→ **DATA TO USE**

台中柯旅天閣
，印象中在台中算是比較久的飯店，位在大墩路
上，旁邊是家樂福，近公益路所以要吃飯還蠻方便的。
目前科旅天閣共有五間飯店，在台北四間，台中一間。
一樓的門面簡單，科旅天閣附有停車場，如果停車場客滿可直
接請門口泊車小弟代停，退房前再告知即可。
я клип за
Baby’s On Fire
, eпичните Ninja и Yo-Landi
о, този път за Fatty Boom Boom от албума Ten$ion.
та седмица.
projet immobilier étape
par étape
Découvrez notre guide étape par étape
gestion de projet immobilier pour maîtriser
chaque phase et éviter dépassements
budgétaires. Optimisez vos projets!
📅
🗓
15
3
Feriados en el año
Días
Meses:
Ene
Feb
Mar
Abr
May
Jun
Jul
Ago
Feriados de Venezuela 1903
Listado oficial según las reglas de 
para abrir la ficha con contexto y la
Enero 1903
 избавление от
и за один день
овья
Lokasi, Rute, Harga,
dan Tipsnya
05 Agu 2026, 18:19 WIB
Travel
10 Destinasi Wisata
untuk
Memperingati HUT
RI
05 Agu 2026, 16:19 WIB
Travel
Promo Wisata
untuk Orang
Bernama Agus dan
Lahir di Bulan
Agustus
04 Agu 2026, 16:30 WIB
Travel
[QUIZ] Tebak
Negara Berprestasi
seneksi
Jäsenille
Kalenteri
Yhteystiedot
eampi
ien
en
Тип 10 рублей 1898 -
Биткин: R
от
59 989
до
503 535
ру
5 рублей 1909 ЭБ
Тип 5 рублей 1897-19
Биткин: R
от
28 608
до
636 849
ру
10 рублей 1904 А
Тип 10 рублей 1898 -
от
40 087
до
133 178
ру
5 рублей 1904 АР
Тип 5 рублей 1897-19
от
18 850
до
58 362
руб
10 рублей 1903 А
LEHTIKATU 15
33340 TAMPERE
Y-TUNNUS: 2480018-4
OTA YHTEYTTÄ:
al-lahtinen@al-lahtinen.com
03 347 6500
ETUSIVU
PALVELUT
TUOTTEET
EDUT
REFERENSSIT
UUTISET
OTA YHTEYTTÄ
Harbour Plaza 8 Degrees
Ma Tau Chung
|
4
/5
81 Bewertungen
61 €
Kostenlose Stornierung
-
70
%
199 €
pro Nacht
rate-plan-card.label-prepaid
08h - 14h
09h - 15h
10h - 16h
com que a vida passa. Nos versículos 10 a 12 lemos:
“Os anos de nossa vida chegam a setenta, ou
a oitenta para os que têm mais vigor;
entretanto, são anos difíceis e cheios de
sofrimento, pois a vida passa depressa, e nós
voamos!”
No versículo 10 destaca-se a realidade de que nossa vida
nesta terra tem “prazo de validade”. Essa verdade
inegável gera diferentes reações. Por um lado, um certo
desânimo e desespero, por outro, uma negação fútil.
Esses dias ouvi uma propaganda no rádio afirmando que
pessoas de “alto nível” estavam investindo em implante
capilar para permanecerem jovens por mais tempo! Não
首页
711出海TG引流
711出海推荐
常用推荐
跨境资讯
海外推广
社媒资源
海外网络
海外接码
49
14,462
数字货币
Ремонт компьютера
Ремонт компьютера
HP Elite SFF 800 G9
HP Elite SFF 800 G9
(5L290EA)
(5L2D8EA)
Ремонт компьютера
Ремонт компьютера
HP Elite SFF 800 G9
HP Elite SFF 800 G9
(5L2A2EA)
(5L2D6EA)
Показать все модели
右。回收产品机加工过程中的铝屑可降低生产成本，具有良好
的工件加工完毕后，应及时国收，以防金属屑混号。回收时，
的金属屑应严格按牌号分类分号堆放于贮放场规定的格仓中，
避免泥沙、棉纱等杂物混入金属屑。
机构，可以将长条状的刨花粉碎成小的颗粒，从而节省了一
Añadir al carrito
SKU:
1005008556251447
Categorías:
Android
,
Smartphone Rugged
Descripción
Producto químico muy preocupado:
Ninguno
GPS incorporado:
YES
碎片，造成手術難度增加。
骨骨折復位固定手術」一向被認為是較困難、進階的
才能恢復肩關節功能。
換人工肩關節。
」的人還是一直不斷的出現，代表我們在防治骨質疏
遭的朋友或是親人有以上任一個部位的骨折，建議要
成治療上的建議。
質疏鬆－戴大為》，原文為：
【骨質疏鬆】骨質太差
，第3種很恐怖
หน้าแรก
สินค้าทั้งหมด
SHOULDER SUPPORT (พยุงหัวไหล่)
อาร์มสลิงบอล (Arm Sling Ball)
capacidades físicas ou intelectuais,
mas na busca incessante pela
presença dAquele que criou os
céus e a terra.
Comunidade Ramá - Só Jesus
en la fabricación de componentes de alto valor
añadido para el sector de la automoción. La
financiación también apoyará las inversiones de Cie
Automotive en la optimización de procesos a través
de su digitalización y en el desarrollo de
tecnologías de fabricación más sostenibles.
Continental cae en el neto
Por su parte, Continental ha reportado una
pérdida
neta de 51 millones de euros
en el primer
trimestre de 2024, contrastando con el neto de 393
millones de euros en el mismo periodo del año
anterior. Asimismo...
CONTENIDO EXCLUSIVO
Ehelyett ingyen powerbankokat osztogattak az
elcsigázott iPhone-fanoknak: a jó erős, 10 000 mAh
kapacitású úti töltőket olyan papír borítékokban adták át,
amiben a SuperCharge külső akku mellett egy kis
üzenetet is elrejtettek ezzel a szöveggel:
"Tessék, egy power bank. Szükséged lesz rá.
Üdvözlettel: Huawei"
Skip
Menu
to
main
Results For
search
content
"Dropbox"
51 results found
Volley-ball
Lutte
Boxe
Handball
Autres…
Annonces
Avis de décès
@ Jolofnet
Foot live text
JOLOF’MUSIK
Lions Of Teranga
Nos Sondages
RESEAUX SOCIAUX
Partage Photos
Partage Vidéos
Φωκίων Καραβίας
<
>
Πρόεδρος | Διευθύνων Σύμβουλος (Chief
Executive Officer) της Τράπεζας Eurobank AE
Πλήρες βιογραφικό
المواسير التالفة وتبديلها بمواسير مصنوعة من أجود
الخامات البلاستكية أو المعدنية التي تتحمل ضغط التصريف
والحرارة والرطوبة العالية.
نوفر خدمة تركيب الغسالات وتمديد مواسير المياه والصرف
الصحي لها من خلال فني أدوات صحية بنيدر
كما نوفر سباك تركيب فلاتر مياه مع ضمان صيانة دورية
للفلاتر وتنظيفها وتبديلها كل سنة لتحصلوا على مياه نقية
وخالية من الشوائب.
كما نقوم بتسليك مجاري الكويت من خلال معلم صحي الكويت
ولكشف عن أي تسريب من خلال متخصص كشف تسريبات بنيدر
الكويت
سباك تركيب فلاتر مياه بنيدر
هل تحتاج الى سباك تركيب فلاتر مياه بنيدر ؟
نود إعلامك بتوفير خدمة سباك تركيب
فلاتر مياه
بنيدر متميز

→ **YOUR ASSIGNMENT**
Please state how many lines of the material contain the word "mais", giving the number alone.

→ **RESPONSE AREA**
2